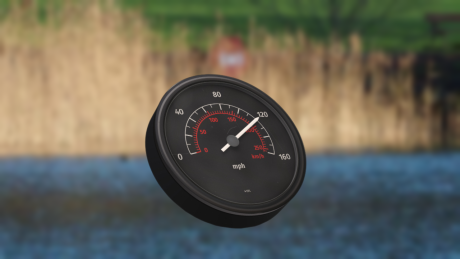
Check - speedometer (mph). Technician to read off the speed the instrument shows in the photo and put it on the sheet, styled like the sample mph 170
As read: mph 120
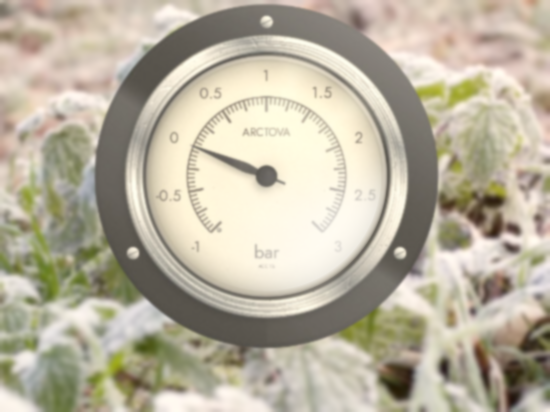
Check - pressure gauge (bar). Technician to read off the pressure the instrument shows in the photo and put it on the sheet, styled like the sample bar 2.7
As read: bar 0
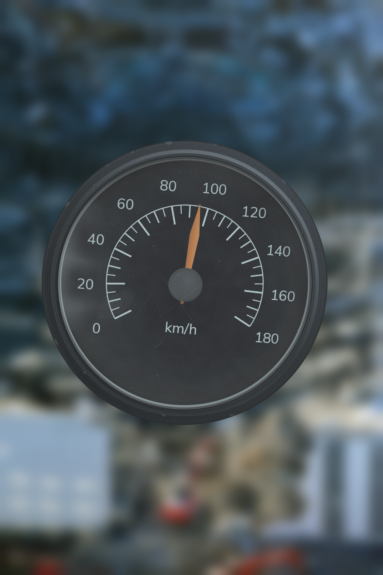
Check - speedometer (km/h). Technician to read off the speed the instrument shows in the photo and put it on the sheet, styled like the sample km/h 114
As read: km/h 95
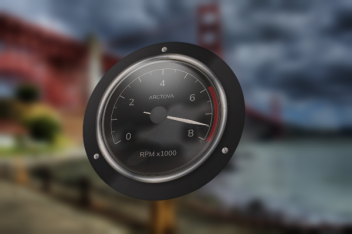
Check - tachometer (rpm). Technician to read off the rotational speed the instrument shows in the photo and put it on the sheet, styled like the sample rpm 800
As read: rpm 7500
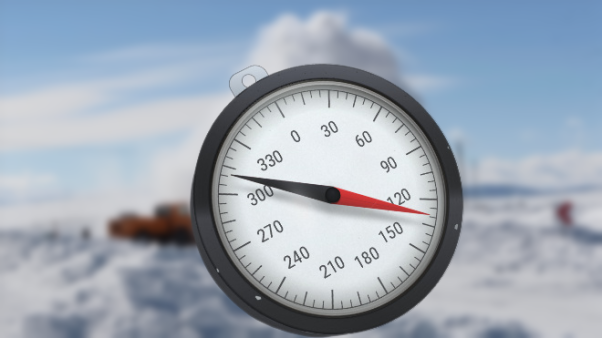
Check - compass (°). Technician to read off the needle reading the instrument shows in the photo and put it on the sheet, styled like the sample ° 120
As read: ° 130
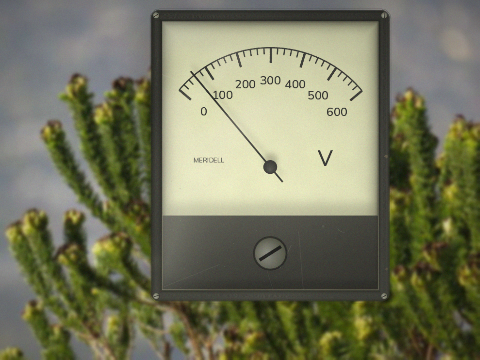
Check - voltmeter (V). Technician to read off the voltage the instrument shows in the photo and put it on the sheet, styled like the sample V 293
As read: V 60
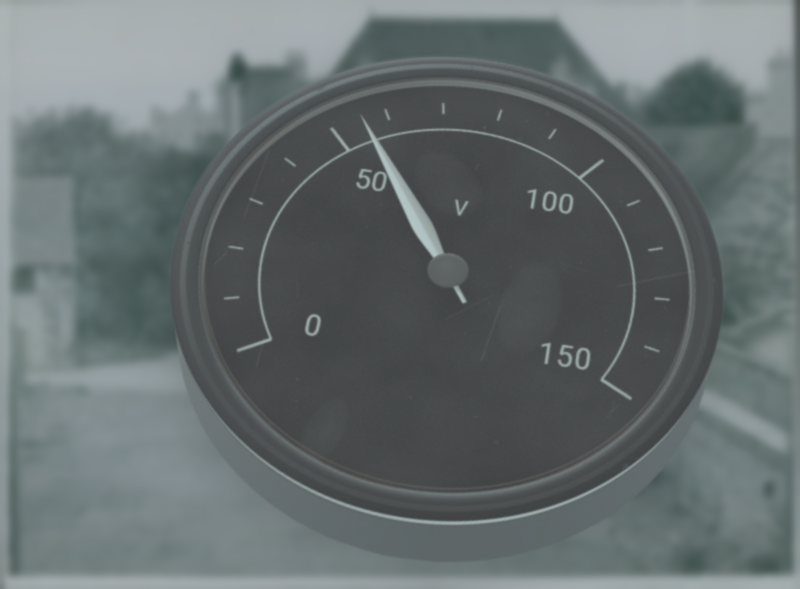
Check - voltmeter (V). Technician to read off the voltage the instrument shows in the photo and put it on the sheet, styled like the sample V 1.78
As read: V 55
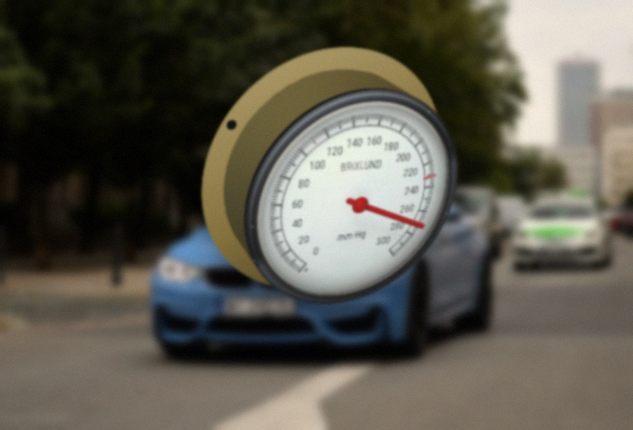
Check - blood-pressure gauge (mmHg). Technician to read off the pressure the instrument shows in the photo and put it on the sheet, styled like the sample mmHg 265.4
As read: mmHg 270
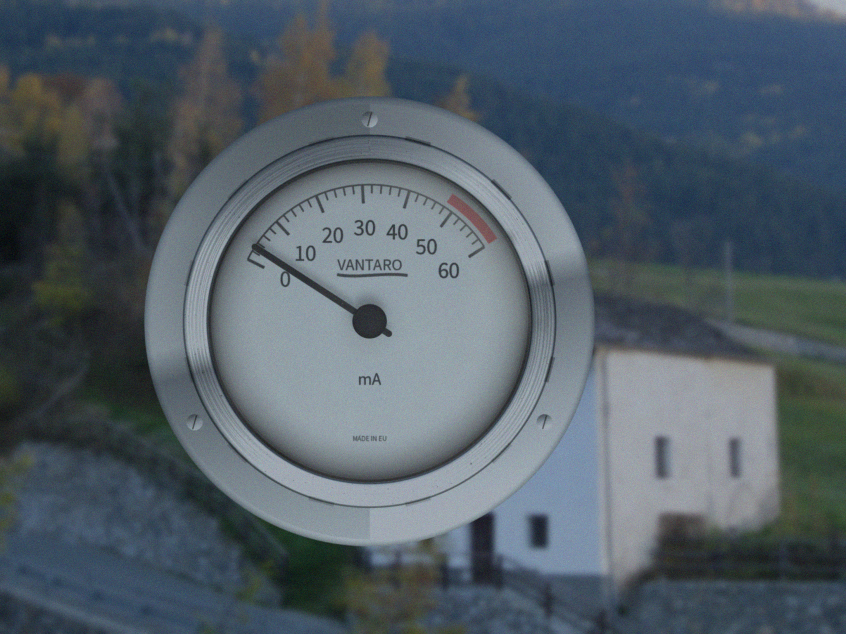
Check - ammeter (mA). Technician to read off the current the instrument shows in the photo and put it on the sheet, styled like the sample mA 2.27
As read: mA 3
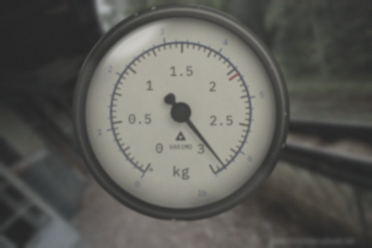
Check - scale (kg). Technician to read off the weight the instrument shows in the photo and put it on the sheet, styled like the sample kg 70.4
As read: kg 2.9
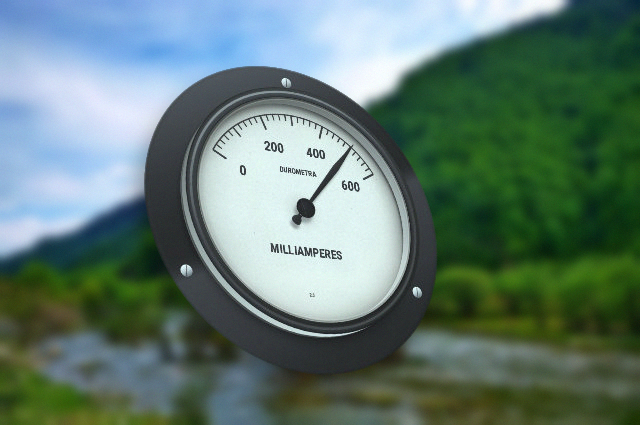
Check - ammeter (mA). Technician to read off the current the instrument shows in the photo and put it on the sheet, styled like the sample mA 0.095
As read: mA 500
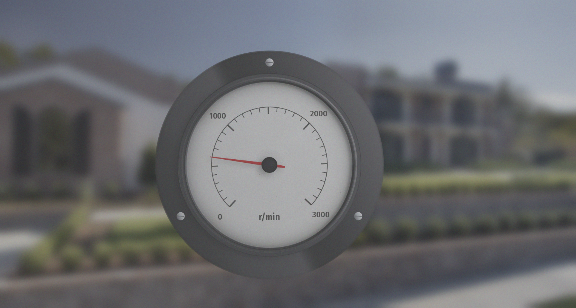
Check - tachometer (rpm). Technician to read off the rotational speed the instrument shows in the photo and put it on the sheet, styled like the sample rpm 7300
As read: rpm 600
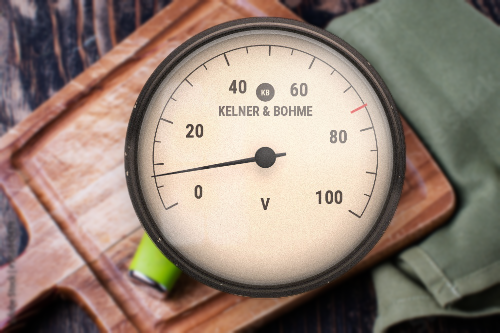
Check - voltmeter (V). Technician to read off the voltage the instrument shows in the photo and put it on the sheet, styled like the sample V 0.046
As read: V 7.5
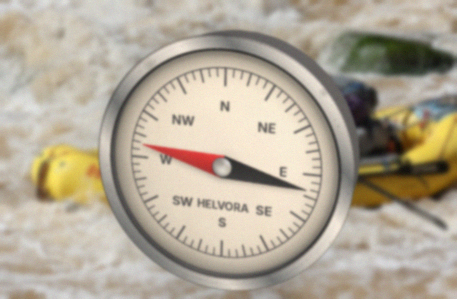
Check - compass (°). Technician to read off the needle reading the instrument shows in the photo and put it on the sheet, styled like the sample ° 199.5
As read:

·····

Find each line in the listing above that contains the word "ammeter", and copy every such line in full.

Check - ammeter (mA). Technician to read off the current the instrument shows in the photo and put it on the sheet, styled like the sample mA 2.27
Check - ammeter (mA). Technician to read off the current the instrument shows in the photo and put it on the sheet, styled like the sample mA 0.095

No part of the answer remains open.